Un pasado que no termina de ser del todo propio: parece antes bien un recuento de todo lo que no pudo ser – de lo que quiso ser o, sobre todo, de lo que otros (sus padres, principalmente; los amigos, el barrio – porque es un personaje más -) quisieron para él, proyectaron en él: la posibilidad de una revancha.

Pero ese duelo de un pasado “culpable” se interrumpe, precisamente, por la irrupción del mismo en la figura de un amigo excluido. Un tipo, el Chino, que viene a transformar el cariz de esos recuerdos: para él, lo que para Cali son derrotas , son casi un prestigio, parte de la propia dignidad: así, él, es un superviviente de aquello de lo que otros jamás habrían salido con vida o tan bien parados. O acaso, cuanto menos, a fuerza perder, ha terminado por elaborar o reelaborar los elementos de un orgullo de barrio: y eso, quizás, lo empuje a uno a proyectos disparatados, aquellos que que pueden convertirlo a uno en un gran ganador o (más probablemente) en un gran perdedor. Pero, los opuestos absolutos, en algunas circunstancias, quizás terminen siendo lo mismo: los extremos, dicen, se tocan.

Como sea, el Chino le propone, desde esta reinterpretación del pasado, con nuevas claves, con indicios que Cali no entreveía, lo único que se puede proponer en esa situación: saltar al vacío del futuro, jugársela toda a una ficha, porque, sugiere el Chino, son ellos mismos les que gritan no va más y los que giran como si hubiese una ruleta. Así, a pesar de que uno sepa, incluso sin saberlo, que a la acción, a la voluntad, le va a seguir una derrota, se le planta cara: siempre se está siguiendo a pesar de; como obedeciendo una esperanza que no se quiere hacer evidente para no gafarla, para no quemarla. Lo otro, es elegir la “salida” que Cali sabe que está, o estaba, por elegir: velarse en vida; sepultar e inhumar, cada día, el pasado, en esa casa que fue la de su niñez pero que no siente propia.

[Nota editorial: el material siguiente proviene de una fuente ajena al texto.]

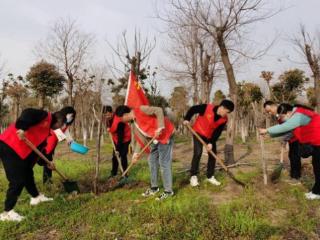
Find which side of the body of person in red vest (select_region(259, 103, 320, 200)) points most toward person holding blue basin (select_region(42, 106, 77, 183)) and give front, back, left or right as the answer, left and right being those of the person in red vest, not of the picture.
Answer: front

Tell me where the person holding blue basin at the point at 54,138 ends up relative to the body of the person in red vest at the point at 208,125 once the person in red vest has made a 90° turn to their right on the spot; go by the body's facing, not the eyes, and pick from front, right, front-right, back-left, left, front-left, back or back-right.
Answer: front-right

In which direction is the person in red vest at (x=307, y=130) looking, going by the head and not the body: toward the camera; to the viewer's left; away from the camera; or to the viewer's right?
to the viewer's left

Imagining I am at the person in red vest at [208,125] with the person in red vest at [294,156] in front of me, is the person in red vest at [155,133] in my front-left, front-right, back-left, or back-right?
back-right

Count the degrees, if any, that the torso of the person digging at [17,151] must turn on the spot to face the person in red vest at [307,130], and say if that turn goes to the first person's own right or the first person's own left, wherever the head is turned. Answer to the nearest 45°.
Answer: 0° — they already face them

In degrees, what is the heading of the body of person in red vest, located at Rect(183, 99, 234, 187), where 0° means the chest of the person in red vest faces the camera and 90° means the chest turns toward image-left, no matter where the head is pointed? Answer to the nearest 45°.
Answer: approximately 315°

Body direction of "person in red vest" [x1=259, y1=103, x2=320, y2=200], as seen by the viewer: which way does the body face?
to the viewer's left

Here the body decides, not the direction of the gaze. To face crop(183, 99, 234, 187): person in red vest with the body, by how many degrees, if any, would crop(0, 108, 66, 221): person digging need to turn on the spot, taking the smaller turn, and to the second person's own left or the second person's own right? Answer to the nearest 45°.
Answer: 0° — they already face them
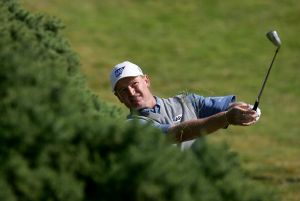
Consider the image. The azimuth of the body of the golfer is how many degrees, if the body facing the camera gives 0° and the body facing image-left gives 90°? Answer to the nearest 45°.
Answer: approximately 0°

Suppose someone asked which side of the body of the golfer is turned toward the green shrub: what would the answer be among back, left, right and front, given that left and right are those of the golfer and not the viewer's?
front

Pero uno necesita ir más allá de las dudas, de los miedos, de la búsqueda de causas que no terminan por responder nada (o sólo lo que uno quiere respondan; que el lo mismo que nada): y eso, precisamente, dejándose empujar por el Chino (él y Cali cada vez más dos facetas de una misma personalidad), por la coyuntura, por cómo se terminar por ordenar, lo que hará: ir al futuro, lo único que no está sellado, el único lugar que puede ofrecer alguna salvación, alguna certeza.

“Acaso se trate de darle uno giro salvador a la vida de todos los que languidecemos en este confín miserable de la ciudad”. Acaso los personajes nos conducen por esos intentos salvadores, por las causas de que haga falta emprender salvaciones. Y todos, quien más, quien menos, languidecemos en algún confín: de una ciudad, de una pena, de un instante, de una derrota, de uno mismo.

Y la cuestión parece no ser qué carta te sale en cada mano; sino, el acto de barajar y dar de nuevo, barajar y dar de nuevo… Ahí tal vez esté el intríngulis de la vida, y no en la carta que te sale sólo un ratito. Ahí en esas amistades que trascienden lo anecdótico, que trompean al tiempo y a las circunstancias que siguen fieles a sí mismas – incluso, o sobre todo, a pesar de los sujetos -. Ahí, precisamente, está el alma de esta novela, que tiene una única pero gran falencia: inevitablmente, uno termina de leerla.